Chełmianka od dawna nie może liczyć na kilku kontuzjowanych graczy, ale trener Bożyk się tym nie przejmuje. – Zagramy takim składem, jaki obecnie możemy wystawić. Koncentrujemy się na tym, żeby rozegrać dobre zawody. Wiemy, z kim gramy, bo Hetman ma mocną kadrę i dobrą drużynę. Podchodzimy z szacunkiem do rywala, bo mają sporo doświadczenia. Dla nas to jednak szansa, żeby zrobić kolejny krok w rozwoju drużyny – wyjaśnia szkoleniowiec ekipy z Chełma.

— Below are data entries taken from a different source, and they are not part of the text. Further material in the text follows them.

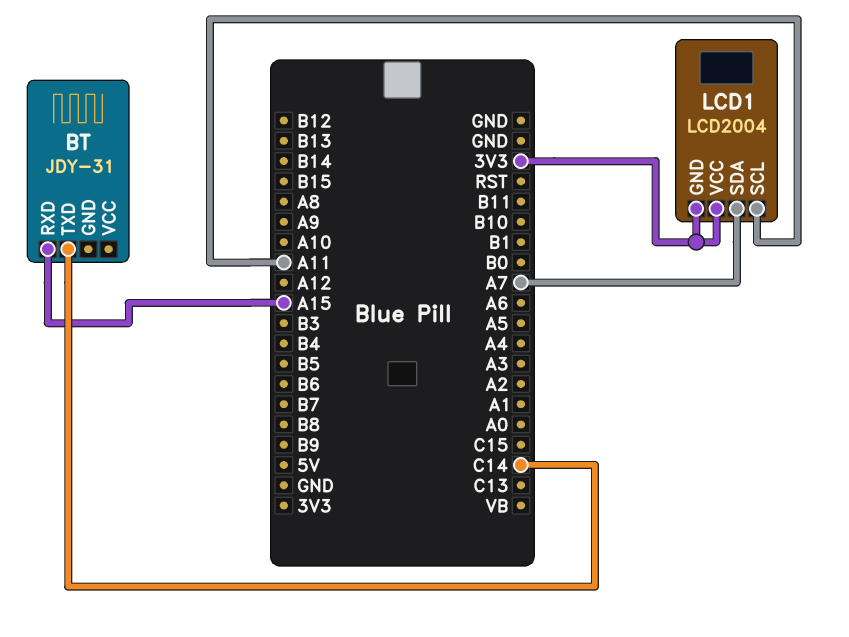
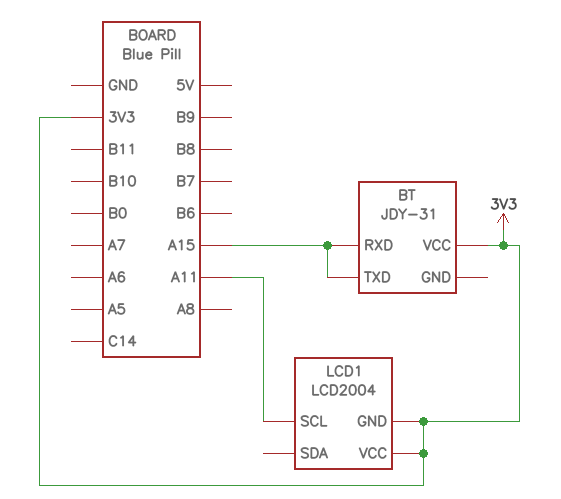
BT pin TXD: C14 -> A15
BT pin VCC: none -> 3V3
LCD1 pin SDA: A7 -> none

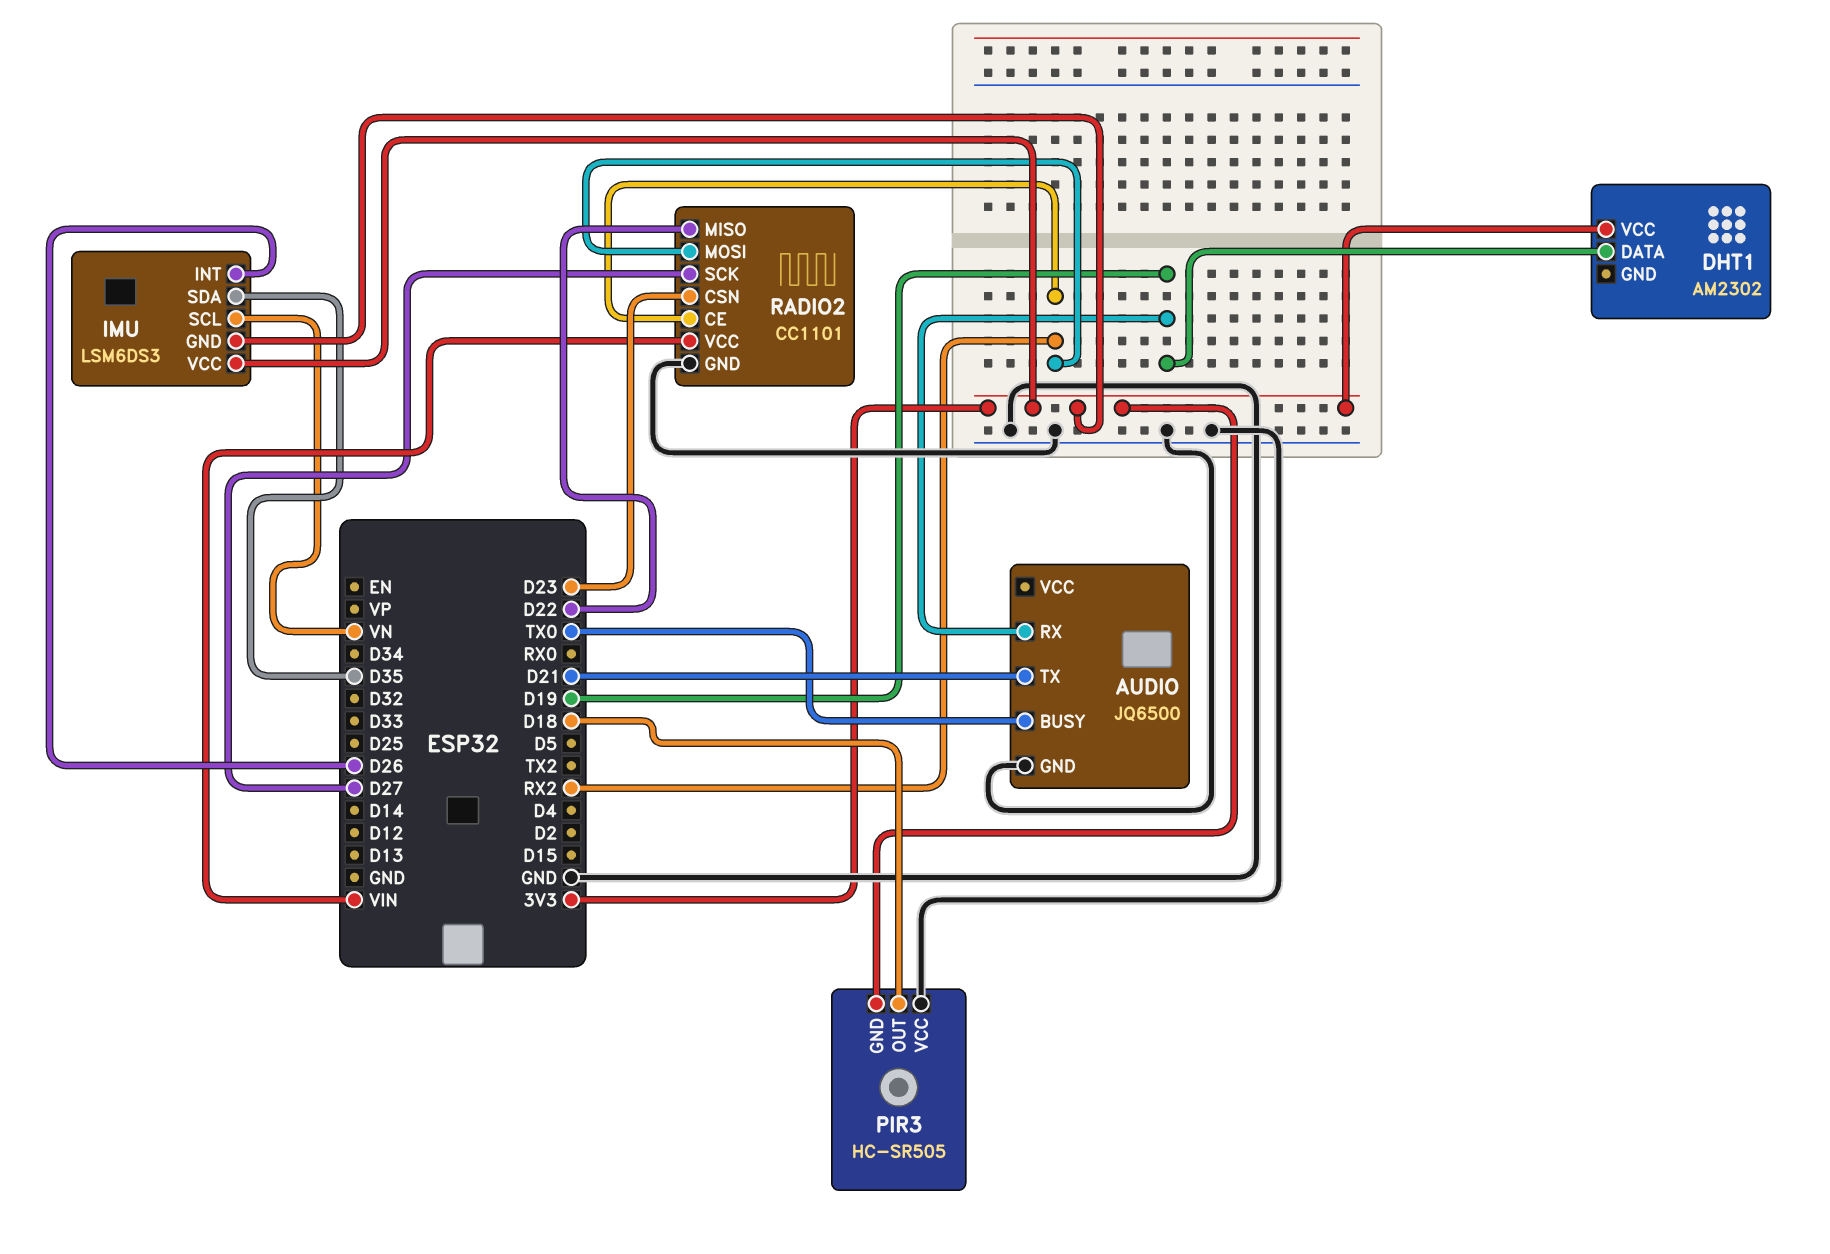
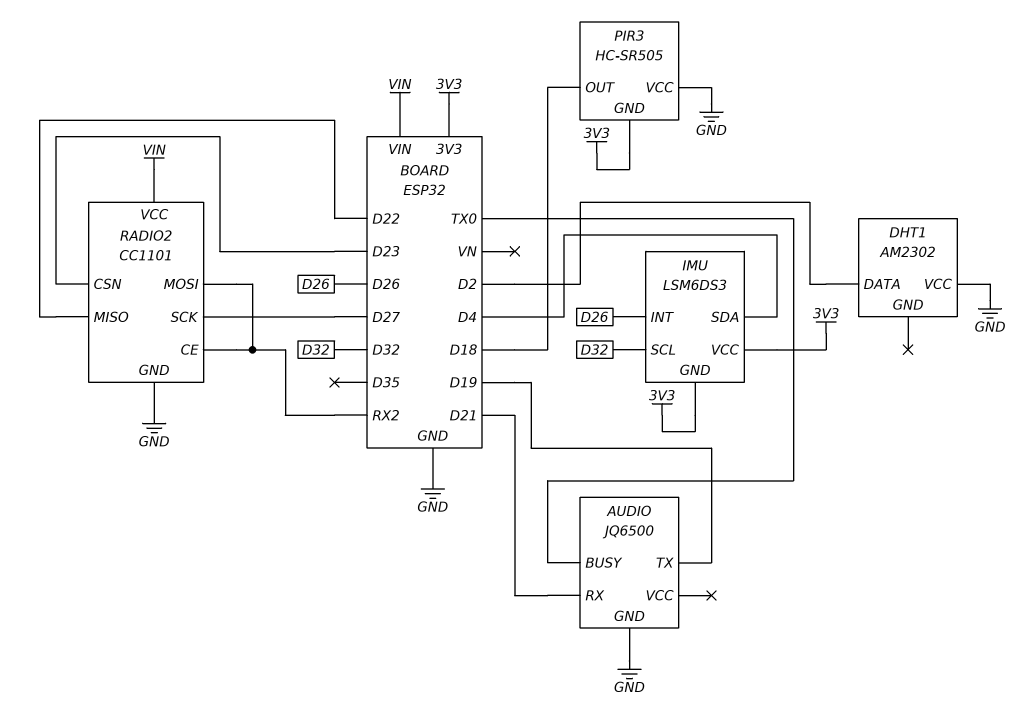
AUDIO pin RX: D19 -> D21
AUDIO pin TX: D21 -> D19
DHT1 pin DATA: D19 -> D2
DHT1 pin VCC: 3V3 -> GND
IMU pin SCL: VN -> D32
IMU pin SDA: D35 -> D4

W niedzielę na stadionie OSiR spotkają się też najlepsi strzelcy naszej IV ligi. W klasyfikacji snajperów drugi jest Aleksiej Pritulak z dorobkiem 13 goli. Goni go rodak Aleksiej Rodewicz, który zapisał na swoim koncie 12 bramek. Gospodarze będą musieli zwrócić uwagę także na Michała Budzyńskiego. Ten znajduje się ostatnio w świetnej formie, bo pokonywał bramkarzy rywali w sześciu kolejnych meczach. Czy podtrzyma dobrą passę? Kto zostanie mistrzem na półmetku rozgrywek? Wszystko będzie jasne w niedzielę tuż przed godz. 15.